Não sou saudosista. Detesto aqueles discursos de que “no meu tempo, as coisas eram melhores”, porque não eram. Mas, é fato, passamos por mudanças tecnológicas que, se por um lado, propiciaram a livre circulação de informação, que estão mudando a própria consciência da sociedade, por outro facilitaram a picaretagem deslavada.
Uma das coisas que mais me irrita é perceber que um aluno baixou um texto pronto, trocou Jesus por Eduardo, ou nem isso, e o entregou. Já peguei frases como “por isso, pretendo abordar nesta pesquisa de doutorado…” ou “em nossa participação no evento de Caxambu…” perdidas no meio do texto. Ou seja, o gênio nem leu o conteúdo que estava copiando. Ctrl+C, Ctrl+V, botou uma capa ridícula do ClipArt e mandou por e-mail.
OK, atire a primeira pedra quem nunca fez um trabalho de escola copiando a mão no papel almaço ou datilografando no sulfite um trecho da Barsa, Mirador ou Conhecer (#trash80s).
Defendo que conhecimento seja livremente reproduzido e ideias e trabalhos acadêmicos, artísticos, culturais, jornalísticos compartilhados sem restrições. Os produtores de informação vão ter que se aprofundar nas formas de obter recursos para garanti-la (e esse talvez seja o grande desafio de nossa era). Limitar, portanto, o seu alcance uma vez que entra na rede é risível. O conteúdo vai circular, quer o seu “dono” queira ou não. Mas minha reclamação não é essa, mas sim a ausência de citação de fonte e de autor ao reproduzir informação.
Quando interpelei um aluno, tempos atrás, a peça-rara ficou amuada, mas foi para o ataque – que é, sempre, a melhor defesa. Bradou que, em uma sociedade da informação, não mais faz sentido dizer a quem pertence determinada produção, até porque ela não é fruto do trabalho individual, mas do acúmulo coletivo. Boa tentativa pós-moderna – só que não. Pois dizer de onde veio um argumento não é apenas questão de honestidade intelectual, mas ajuda a entender a natureza do próprio pensamento em questão, posicionando-o no tempo e no espaço. E valoriza os produtores de conhecimento que, reconhecidos por isso, podem obter formas de continuar produzindo.
A facilidade de conseguir informações já em formato pronto para ser jogado no software de edição de textos facilitou a reprodução de conteúdo pelos alunos. Como devem ser poucos os professores que fazem um debate sem preconceitos sobre isso, o comportamento é internalizado como comum e levado para outras esferas da vida. Por exemplo, uma das sensações mais deprimentes é receber uma reportagem produzida por alunos de jornalismo que, quando processada por programas que apuram plágio, não se sustenta como coisa inédita.

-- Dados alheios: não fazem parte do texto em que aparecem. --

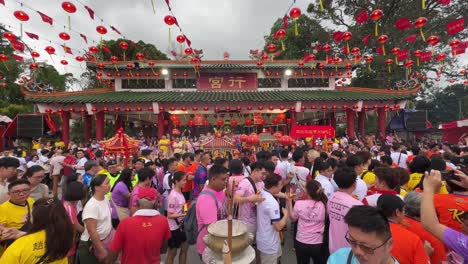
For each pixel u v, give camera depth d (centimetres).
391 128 2603
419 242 246
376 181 398
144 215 356
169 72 2220
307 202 427
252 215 460
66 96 1923
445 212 305
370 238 169
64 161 1067
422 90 3325
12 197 380
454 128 1728
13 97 2967
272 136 1307
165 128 2470
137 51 2950
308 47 3139
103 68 2138
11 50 2777
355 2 2669
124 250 345
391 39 2547
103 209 416
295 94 2069
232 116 2602
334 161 543
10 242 345
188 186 770
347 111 2017
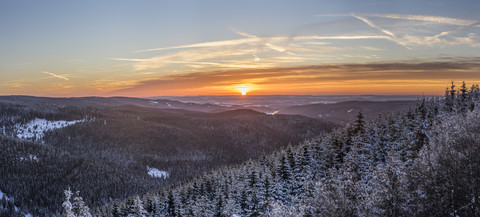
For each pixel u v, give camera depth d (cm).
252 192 5934
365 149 5641
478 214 1889
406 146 4766
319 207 2552
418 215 2111
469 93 7050
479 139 2544
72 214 2320
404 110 7488
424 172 2378
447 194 2114
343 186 2595
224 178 9912
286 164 6097
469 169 2197
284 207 3122
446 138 2853
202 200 7550
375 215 2209
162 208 9094
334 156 6119
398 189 2264
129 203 9988
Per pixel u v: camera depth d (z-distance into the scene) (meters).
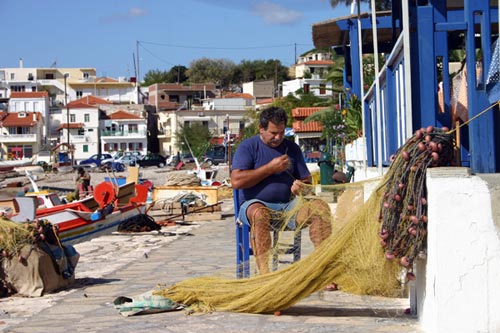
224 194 33.72
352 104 22.72
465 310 5.53
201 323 6.71
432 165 5.85
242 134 80.44
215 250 14.09
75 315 7.58
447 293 5.55
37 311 7.96
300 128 60.47
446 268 5.55
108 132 133.00
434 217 5.59
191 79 194.75
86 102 142.38
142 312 7.25
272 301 6.80
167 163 98.38
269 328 6.41
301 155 7.96
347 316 6.72
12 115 127.62
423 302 6.10
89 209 18.23
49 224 9.48
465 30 8.73
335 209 7.09
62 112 134.25
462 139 10.62
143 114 137.25
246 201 7.59
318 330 6.25
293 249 7.22
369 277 6.32
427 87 8.88
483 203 5.49
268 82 159.12
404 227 5.90
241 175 7.52
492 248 5.48
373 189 6.50
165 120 136.50
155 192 23.80
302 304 7.15
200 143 114.81
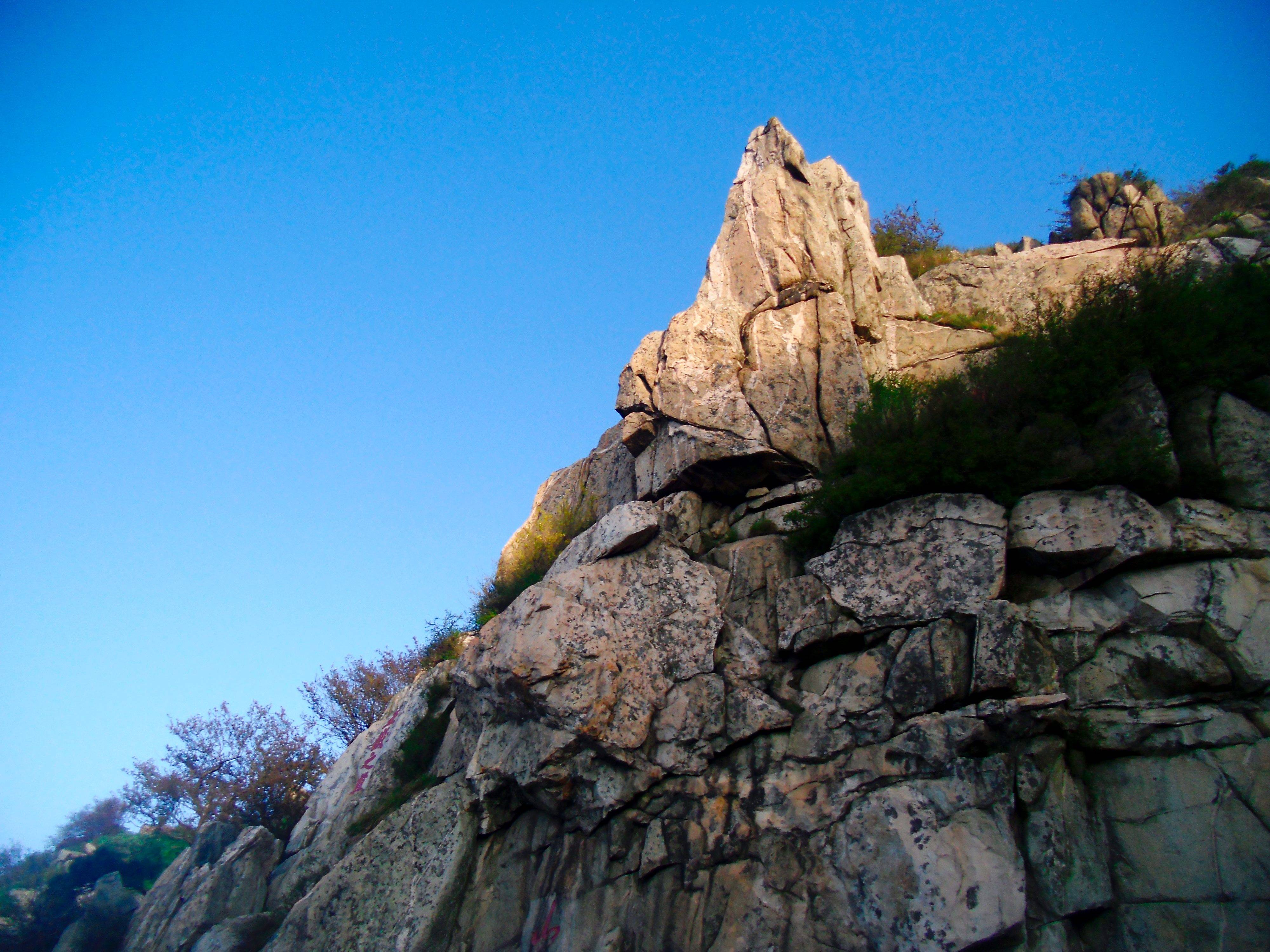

As entrevistas foram publicadas em um jornal, a análise saiu de uma outra revista, até as fotos acabaram por serem obtidas no Google. Tudo bem que o trabalho da imprensa é fazer curadoria, mas isso já é demais.
Quando critiquei o caso em uma aula, um grupo de alunos retrucou. Disse que, na prática, é isso o que eles fazem diariamente como estagiários nas redações em que trabalham: Ctrl+C, Ctrl+V.
Eles têm um ponto. Reescrever com classe textos de outros veículos ou despachos de agências de notícias é considerado arte em alta hoje no jornalismo dado os altos custos de manter repórteres para produzir conteúdo próprio. No limite, profissionais de imprensa são instados diariamente a “cozinhar” material de terceiros sem citar fontes ou o responsável pelo esforço de reportagem. Há um amigo que, inclusive, ouviu de seu chefe a ordem para que o horário de publicação de uma notícia plagiada fosse ajustada para antes do horário da notícia original do concorrente. O horror, o horror!
Como muitos professores nem se preocupam em ler ou corrigir um texto, desde o ensino fundamental até a faculdade, a omissão de docentes é visto como um passe-livre . Como diria o filósofo Al Bundy, de “Married with Children”, só é crime se te pegam.
Isso, aliado às necessidades e limitações de determinadas profissões e empresas, produz um contexto em que a cópia sem reflexão e citação de origem não apenas é tolerada, mas incentivada. Dessa forma, a responsabilidade por erros também é diluída. Se ninguém os produziu, ninguém é culpado.